A bit more formally, the anomaly detection problem can be framed as a distribution estimation problem for a single class of data (normal behavior) coupled with a threshold selection procedure to define the negative pattern (anomaly) space. The challenge lies in developing sufficiently descriptive models of normal behavior that still allow descrimination of abnormalities.

Now Available

Software
The software used for the user-behavioral anomaly detection work, as documented in my thesis is now available under GPL. As a warning, this is RESEARCH GRADE software. Which means that it's flakey, obscure, poorly documented, and generally not intended for human consumption. They're also old and depend on a deprecated parsing package -- PCCTS (the Purdue Compiler Construction Tool Set).

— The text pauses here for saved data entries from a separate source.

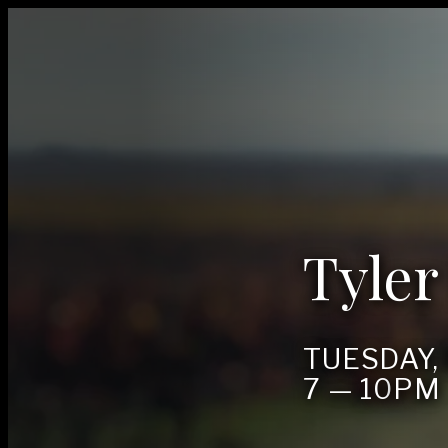
Tyler
TUES­DAY
7
—
10
PM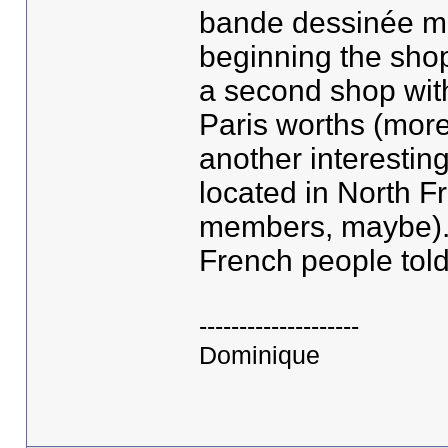
bande dessinée mea
beginning the shop
a second shop with
Paris worths (more 
another interestin
located in North Fr
members, maybe). 
French people told
--------------------
Dominique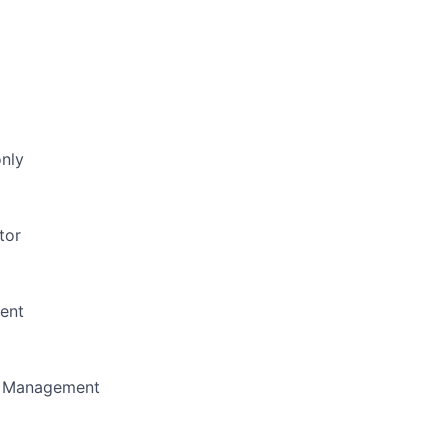
only
tor
ent
m Management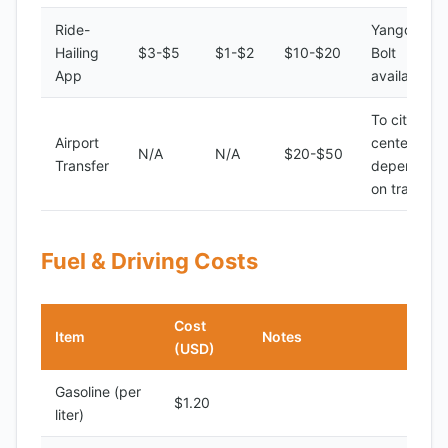
Ride-
Yango,
Hailing
$3-$5
$1-$2
$10-$20
Bolt
App
available
To city
Airport
center,
N/A
N/A
$20-$50
Transfer
depending
on traffic
Fuel & Driving Costs
Cost
Item
Notes
(USD)
Gasoline (per
$1.20
liter)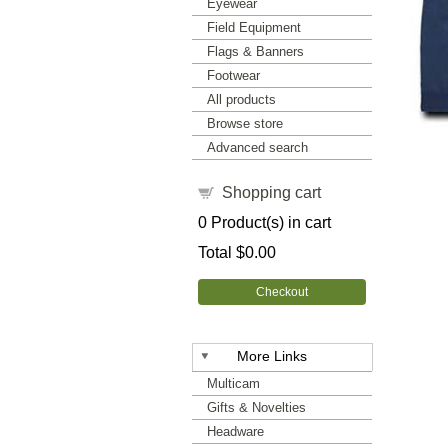
Eyewear
Field Equipment
Flags & Banners
Footwear
All products
Browse store
Advanced search
Shopping cart
0
Product(s) in cart
Total
$0.00
Checkout
More Links
Multicam
Gifts & Novelties
Headware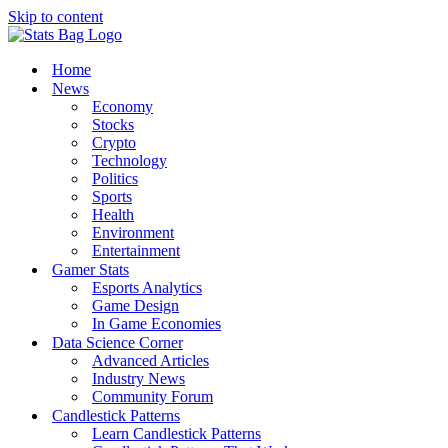
Skip to content
Home
News
Economy
Stocks
Crypto
Technology
Politics
Sports
Health
Environment
Entertainment
Gamer Stats
Esports Analytics
Game Design
In Game Economies
Data Science Corner
Advanced Articles
Industry News
Community Forum
Candlestick Patterns
Learn Candlestick Patterns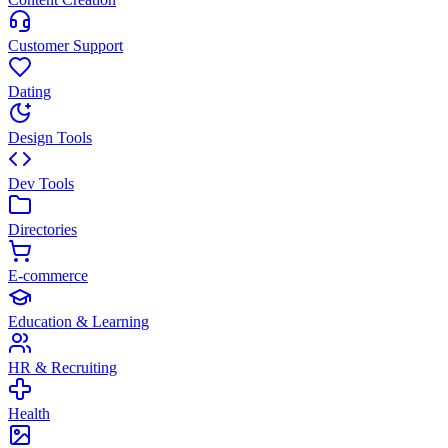
Customer Support
Dating
Design Tools
Dev Tools
Directories
E-commerce
Education & Learning
HR & Recruiting
Health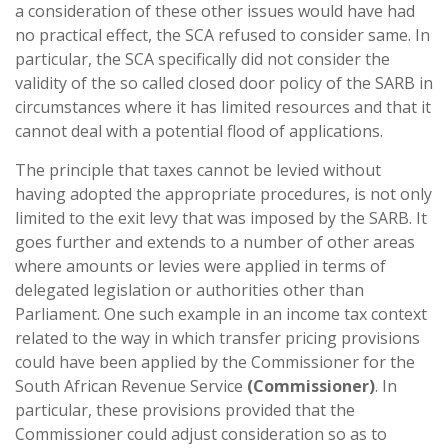
a consideration of these other issues would have had
no practical effect, the SCA refused to consider same. In
particular, the SCA specifically did not consider the
validity of the so called closed door policy of the SARB in
circumstances where it has limited resources and that it
cannot deal with a potential flood of applications.
The principle that taxes cannot be levied without
having adopted the appropriate procedures, is not only
limited to the exit levy that was imposed by the SARB. It
goes further and extends to a number of other areas
where amounts or levies were applied in terms of
delegated legislation or authorities other than
Parliament. One such example in an income tax context
related to the way in which transfer pricing provisions
could have been applied by the Commissioner for the
South African Revenue Service
(Commissioner)
. In
particular, these provisions provided that the
Commissioner could adjust consideration so as to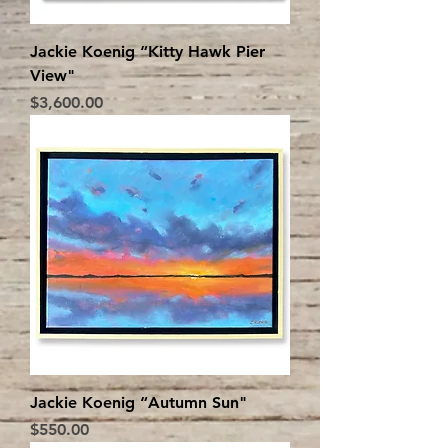
Jackie Koenig “Kitty Hawk Pier
View"
Price
$3,600.00
Jackie Koenig “Autumn Sun"
Price
$550.00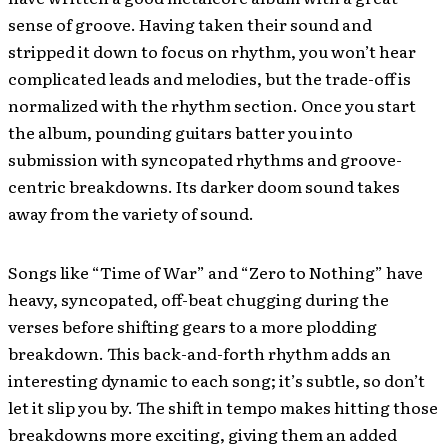
sense of groove. Having taken their sound and
stripped it down to focus on rhythm, you won’t hear
complicated leads and melodies, but the trade-off is
normalized with the rhythm section. Once you start
the album, pounding guitars batter you into
submission with syncopated rhythms and groove-
centric breakdowns. Its darker doom sound takes
away from the variety of sound.
Songs like “Time of War” and “Zero to Nothing” have
heavy, syncopated, off-beat chugging during the
verses before shifting gears to a more plodding
breakdown. This back-and-forth rhythm adds an
interesting dynamic to each song; it’s subtle, so don’t
let it slip you by. The shift in tempo makes hitting those
breakdowns more exciting, giving them an added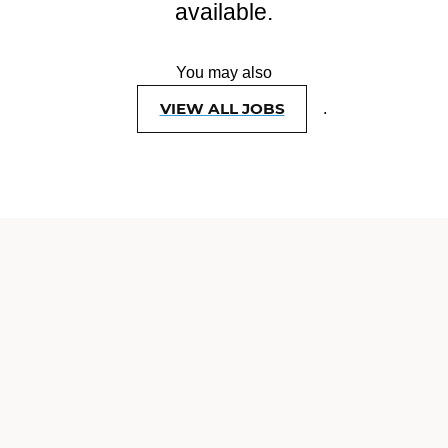
available.
You may also
VIEW ALL JOBS
.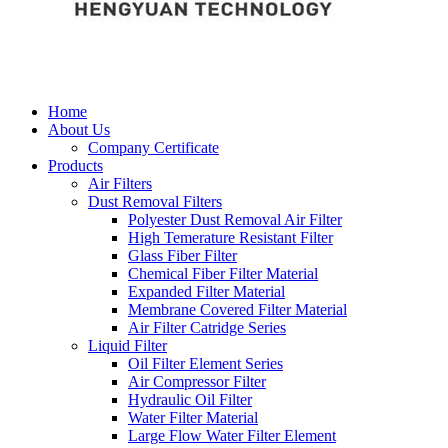
Home
About Us
Company Certificate
Products
Air Filters
Dust Removal Filters
Polyester Dust Removal Air Filter
High Temerature Resistant Filter
Glass Fiber Filter
Chemical Fiber Filter Material
Expanded Filter Material
Membrane Covered Filter Material
Air Filter Catridge Series
Liquid Filter
Oil Filter Element Series
Air Compressor Filter
Hydraulic Oil Filter
Water Filter Material
Large Flow Water Filter Element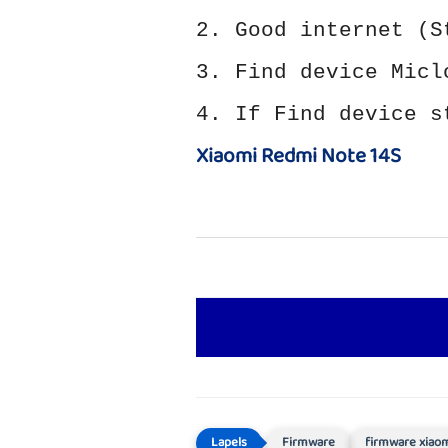
2. Good internet (S
3. Find device Micl
4. If Find device s
Xiaomi Redmi Note 14S
Firmware
firmware xiao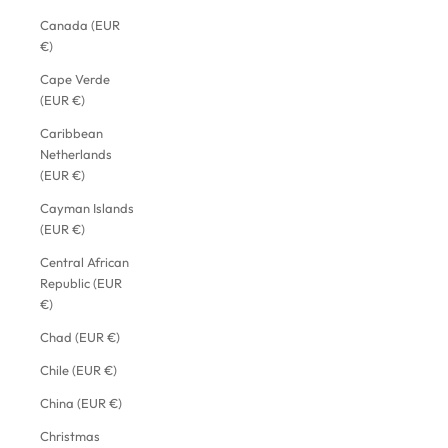
Canada (EUR
€)
Cape Verde
(EUR €)
Caribbean
Netherlands
(EUR €)
Cayman Islands
(EUR €)
Central African
Republic (EUR
€)
Chad (EUR €)
Chile (EUR €)
China (EUR €)
Christmas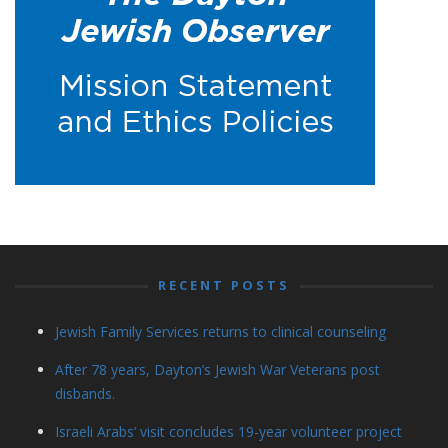
RECENT POSTS
Jewish Family Services returns to clinical counseling
After 78 years, Dayton’s Jewish War Veterans post
disbands.
Israeli Arabs’ visit concludes 19-year volunteer project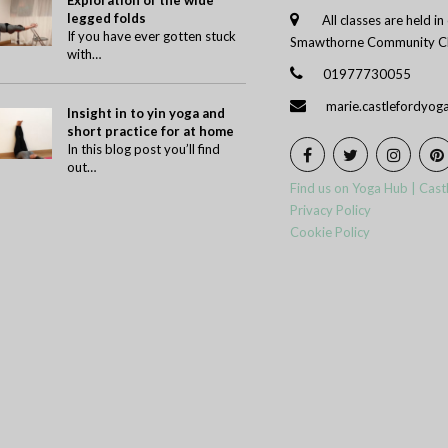
Exploration of the wide
legged folds
All classes are held i
If you have ever gotten stuck
Smawthorne Community Ch
with…
01977730055
marie.castlefordyo
Insight in to yin yoga and
short practice for at home
In this blog post you’ll find
out…
Find us on Yoga Hub | Cast
Privacy Policy
Cookie Policy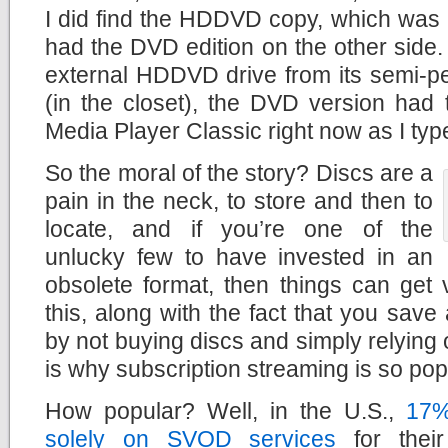
I did find the HDDVD copy, which was 
had the DVD edition on the other side.
external HDDVD drive from its semi-p
(in the closet), the DVD version had t
Media Player Classic right now as I typ
So the moral of the story? Discs are a
pain in the neck, to store and then to
locate, and if you’re one of the
unlucky few to have invested in an
obsolete format, then things can get v
this, along with the fact that you save
by not buying discs and simply relying 
is why subscription streaming is so pop
How popular? Well, in the U.S.,
17%
solely on SVOD services
for thei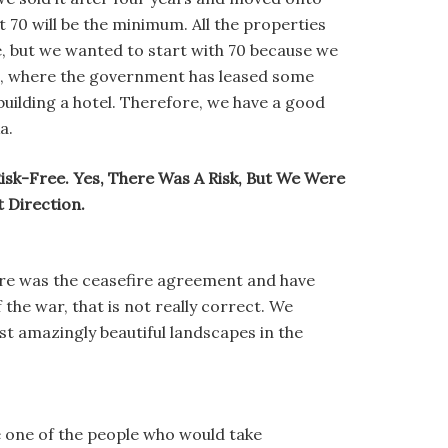
t 70 will be the minimum. All the properties
e, but we wanted to start with 70 because we
dah, where the government has leased some
building a hotel. Therefore, we have a good
a.
Risk-Free. Yes, There Was A Risk, But We Were
 Direction.
ere was the ceasefire agreement and have
 the war, that is not really correct. We
ost amazingly beautiful landscapes in the
be one of the people who would take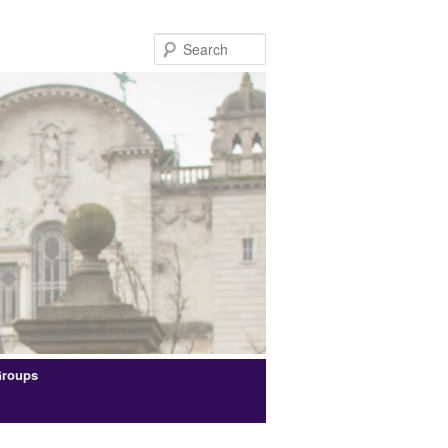
Search
Groups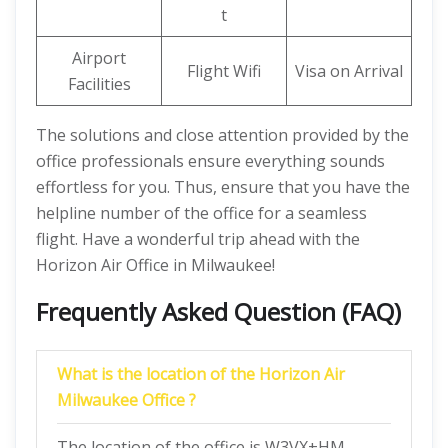
t
Airport
Flight Wifi
Visa on Arrival
Facilities
The solutions and close attention provided by the
office professionals ensure everything sounds
effortless for you. Thus, ensure that you have the
helpline number of the office for a seamless
flight. Have a wonderful trip ahead with the
Horizon Air Office in Milwaukee!
Frequently Asked Question (FAQ)
What is the location of the Horizon Air
Milwaukee Office ?
The location of the office is W3VX+HM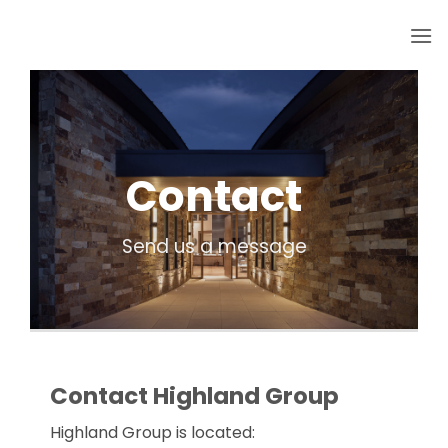
Skip
to
content
Contact
Send us a message
Contact Highland Group
Highland Group is located: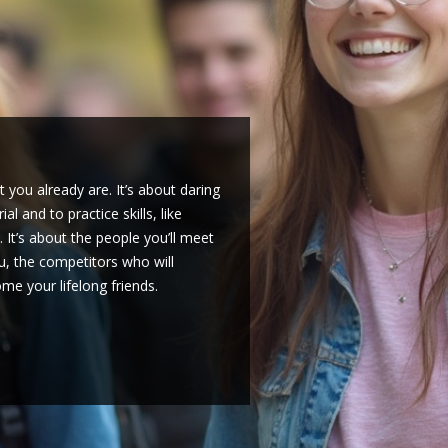
shman who just heard about the
mpeted yourself, you can be the
a new school. If you’re a student,
ind those thinking about college
hlon team can be just as
nship. It’s not what you’ve won,
cruits, you might set up a club. If
. You’ll also need to ask your
lly if it involves travel.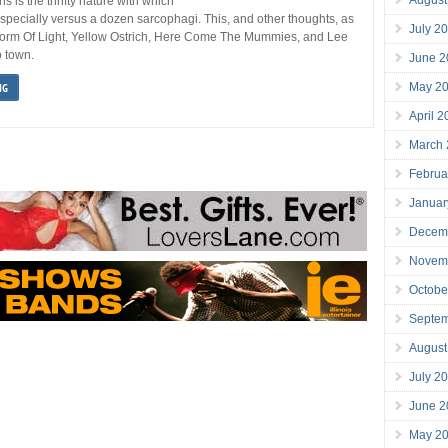
s is the thrifty nature with which
especially versus a dozen sarcophagi. This, and other thoughts, as
July 2
Storm Of Light, Yellow Ostrich, Here Come The Mummies, and Lee
 town.
June 2
May 2
NG
April 
March
Februa
Januar
Decem
Novem
Octobe
Septe
August
July 2
June 2
May 2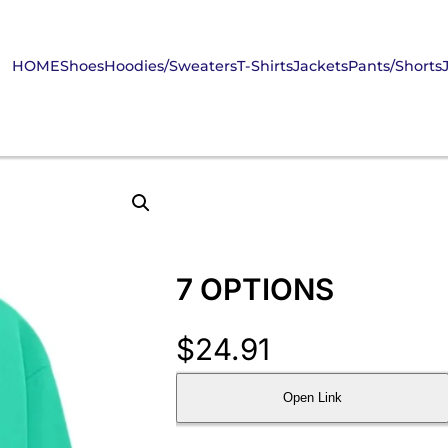
HOME
Shoes
Hoodies/Sweaters
T-Shirts
Jackets
Pants/Shorts
7 OPTIONS
$
24.91
Open Link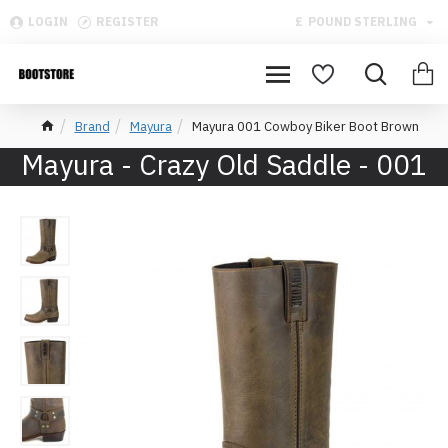
LOGIN
REGISTER
£
POUND STERLING
Brand
Mayura
Mayura 001 Cowboy Biker Boot Brown
Mayura - Crazy Old Saddle - 001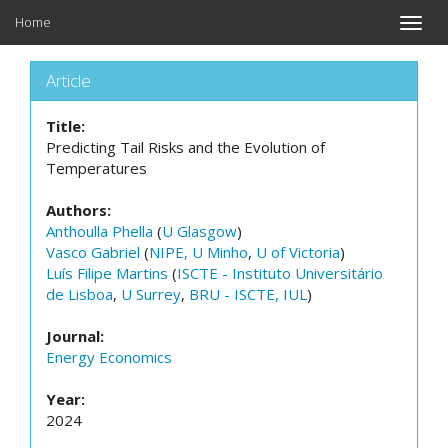
Home
Toggle
naviga
Article
Title:
Predicting Tail Risks and the Evolution of
Temperatures
Authors:
Anthoulla Phella
(
U Glasgow
)
Vasco Gabriel
(
NIPE, U Minho
,
U of Victoria
)
Luís Filipe Martins
(
ISCTE - Instituto Universitário
de Lisboa
,
U Surrey
,
BRU - ISCTE, IUL
)
Journal:
Energy Economics
Year:
2024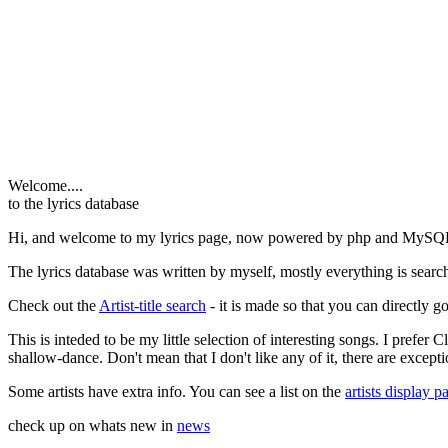
Welcome....
to the lyrics database
Hi, and welcome to my lyrics page, now powered by php and MySQ
The lyrics database was written by myself, mostly everything is search
Check out the
Artist-title search
- it is made so that you can directly go 
This is inteded to be my little selection of interesting songs. I prefer
shallow-dance. Don't mean that I don't like any of it, there are excepti
Some artists have extra info. You can see a list on the
artists display p
check up on whats new in
news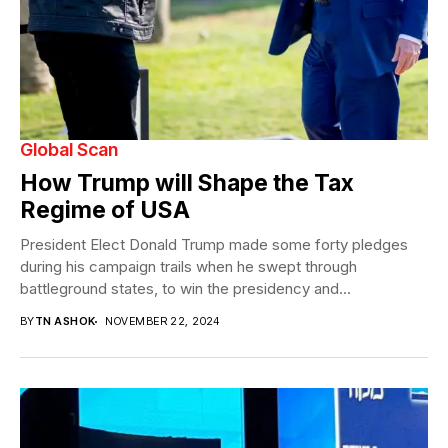
Global Scan
How Trump will Shape the Tax
Regime of USA
President Elect Donald Trump made some forty pledges
during his campaign trails when he swept through
battleground states, to win the presidency and...
BY
TN ASHOK
NOVEMBER 22, 2024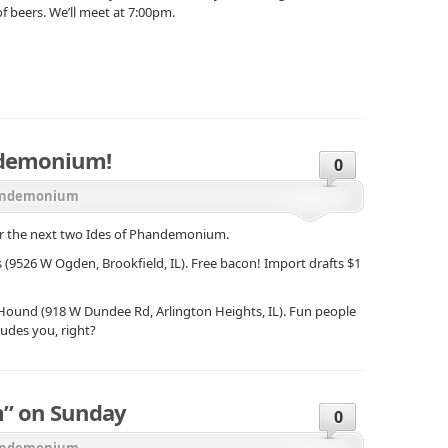
f beers. We’ll meet at 7:00pm.
ndemonium!
0
ndemonium
for the next two Ides of Phandemonium.
s (9526 W Ogden, Brookfield, IL). Free bacon! Import drafts $1
d Hound (918 W Dundee Rd, Arlington Heights, IL). Fun people
ludes you, right?
” on Sunday
0
ndemonium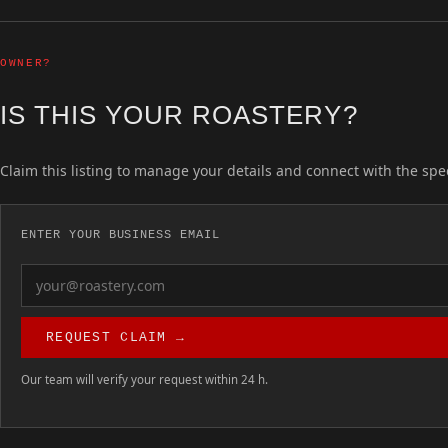
OWNER?
IS THIS YOUR ROASTERY?
Claim this listing to manage your details and connect with the spe
ENTER YOUR BUSINESS EMAIL
REQUEST CLAIM →
Our team will verify your request within 24 h.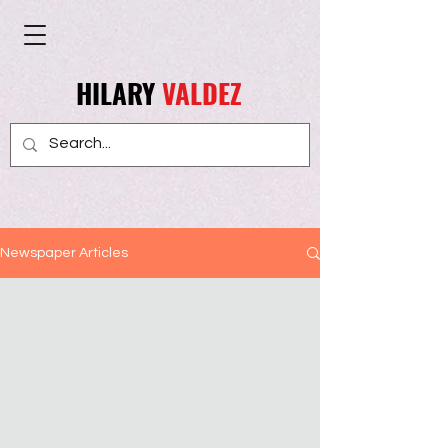
HILARY
VALDEZ
Newspaper Articles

I've tried to include all the necessary post-processed files, so you should just be able to compile. But if you find that you need to regenerate the parser parts from the original grammar, you may be able to get them to work by using the very nifty (and much more sophisticated) successor to PCCTS, ANTLR. Anyway, a number of people have expressed interest, so I'm making it available. Please let me know if you use either of these packages and find them useful in any way. Also, if you make any interesting modifications/improvements/bug fixes, I'd be delighted to hear about them.
Data
The Purdue Unix user data is available. Note that this data has been santized to remove identifying information and is available under conditions of ANONYMITY and FOR NON-COMMERCIAL USE only. More details are provided in the README file in the archive. If you're interested in the Calgary data that I discussed, I suggest that you contact Saul Greenberg at the University of Calgary directly.